Has modeling the result of something ever improved from probabilistic to deterministic?

It occurs to me that some problems in optimisation almost meet the OP’s requirement.

Many optimisation problems are simply intractably large to ever get the “correct” solution, but instead heuristics of many kinds are used to get to a “good enough” solution. Indeed in many systems some level of randomisation is used as part of the method (ie simulated annealing.) However as computational power has increased and more study has come to bear, there are problems for which direct solutions are now possible.

This was inspired by a recent conversation with an old colleague. Ages ago he had been working on the numerical solution of a particular problem. One that has been typically managed with approximate heuristics. He never bothered to publish this work as despite his success in bringing it down dramatically in complexity, it still required a very significant amount of computation. When I quizzed him on how much, I realised that it was now quite a tractable solution. He may even publish it now.

It is easy to get a quiet reasonable approximation to pi by nothing but randomly throwing points into a circle and calculating the ratio of throws that fall inside to outside. That is clearly a probabilistic method, and may actually have pre-dated any evaluation of pi by construction, or by algebraic means. So that might actually meet the OP’s quest as well. (Of course a complete expression of pi in numeric form is impossible, but the advent of algebraic forms meant that computation to as accurate as needed became possible, whereas previously the results were subject to error.)

Neuronal firing in the brain.

Many neurons fire at a certain average rate (e.g. 10 action potentials (AP) per seconds), but the exact number of AP in a given time interval or the specific timing of each AP appears largely stochastic. This is called “irregular firing”; and there are formulas to quantify this.
For decades, this was simply described as a random process (usually Poisson).

However, if you isolate one of these neurons in a Petri dish and activate it with electric current, it will fire spikes in a perfectly regular and reproducible manner, indicating that there is not intrinsic “noise generator” in neurons.

Modeling work in the early 2000’ has studied the properties of networks of deterministic spiking neurons that activate or inhibit each other. Under the right conditions, spiking activity becomes very irregular and looks random. Neurons receive excitatory or inhibitory AP at irregular (“random”) times and, as a consequence, emit APs irregularly, etc. This explains neuronal firing very well.

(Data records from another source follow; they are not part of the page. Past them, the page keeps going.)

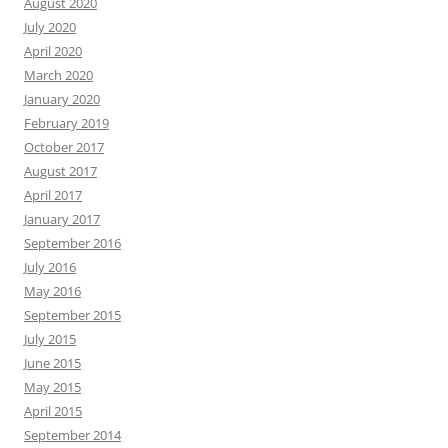
August 2020
July 2020
April 2020
March 2020
January 2020
February 2019
October 2017
August 2017
April 2017
January 2017
September 2016
July 2016
May 2016
September 2015
July 2015
June 2015
May 2015
April 2015
September 2014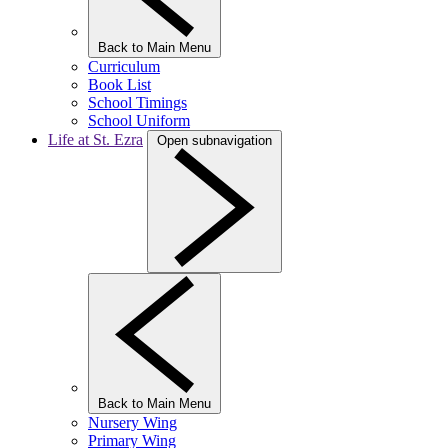
Back to Main Menu
Curriculum
Book List
School Timings
School Uniform
Life at St. Ezra
Open subnavigation
Back to Main Menu
Nursery Wing
Primary Wing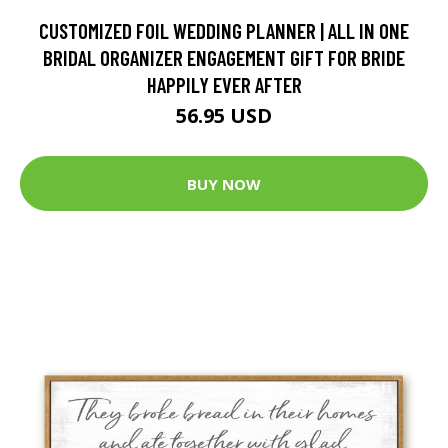
CUSTOMIZED FOIL WEDDING PLANNER | ALL IN ONE
BRIDAL ORGANIZER ENGAGEMENT GIFT FOR BRIDE
HAPPILY EVER AFTER
56.95 USD
BUY NOW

Note that not all neurons are irregular in the brain. Some fire very regularly in vivo.

AIUI, the models are good enough to predict tomorrow’s weather - but on existing hardware, it takes several days to run the model to completion. However even if computers get fast enough to predict the weather before it occurs, I would think that at some length scale the model must deviate from reality. As the OP suggests, once we get to smaller and smaller factors, it gets harder and harder to account for all of them, i.e. your model may predict a big-ass afternoon thunderstorm, but it probably can’t tell you the exact pattern of all the fluffy little clouds in the morning sky because it doesn’t know the exact local variations in humidity and/or wind.

Years ago I read an article about a robot arm that was tasked with tossing a coin a bazillion times and recording the results. Each toss (or set of tosses) had a prescribed height and spin rate. At the end, they generated a plot of coin toss result versus toss height and coin spin rate, with red areas of the plot indicating heads, and yellow indicating tails. For low heights and spin rates, the result was 100% predictable: large patches of the plot were filled with a single color indicating heads or tails. As the height and/or spin rate increased, the color patches got smaller and splotchier: turbulence and coin bounce (and at some point even variations in initial clock-orientation of the coin on the robot arm) were having an effect. at high enough spin rates and toss heights, the plot was a uniform orange color, indicating that the result could no longer be predicted at all. I suspect that if researchers had accounted for at least some of those other factors, they’d end up with an n-dimensional plot that clarified some of the fuzzier portions of the existing 2-D plot, but at some point it would still break down because of tiny random variations in the behavior of the robot arm.

I have to disagree with this distinction. Every prediction has an error associated with it, mainly because initial (current) conditions can never be measured absolutely accurately.

For example, sometimes a new asteroid is discovered that looks like it’ll pass very close to earth. A few days’ measurement may be enough to predict that the asteroid will pass through a million-mile square that happens to include earth. You can describe that result as “this is the path of the asteroid, with a million mile error bar.” But more likely you’d announce “This asteroid has a 1 in 10,000 chance of hitting the Earth.”

After a few more weeks of observations, the measurement error goes down, and you have a more accurate prediction. Now you can say “this asteroid will definitely hit North America.” Or maybe “It has a 1 in 1000 chance of hitting New York City.”

My point is, all predictions have some margin of error, and deterministic vs. probabilistic is just a difference in how you describe that result+margin.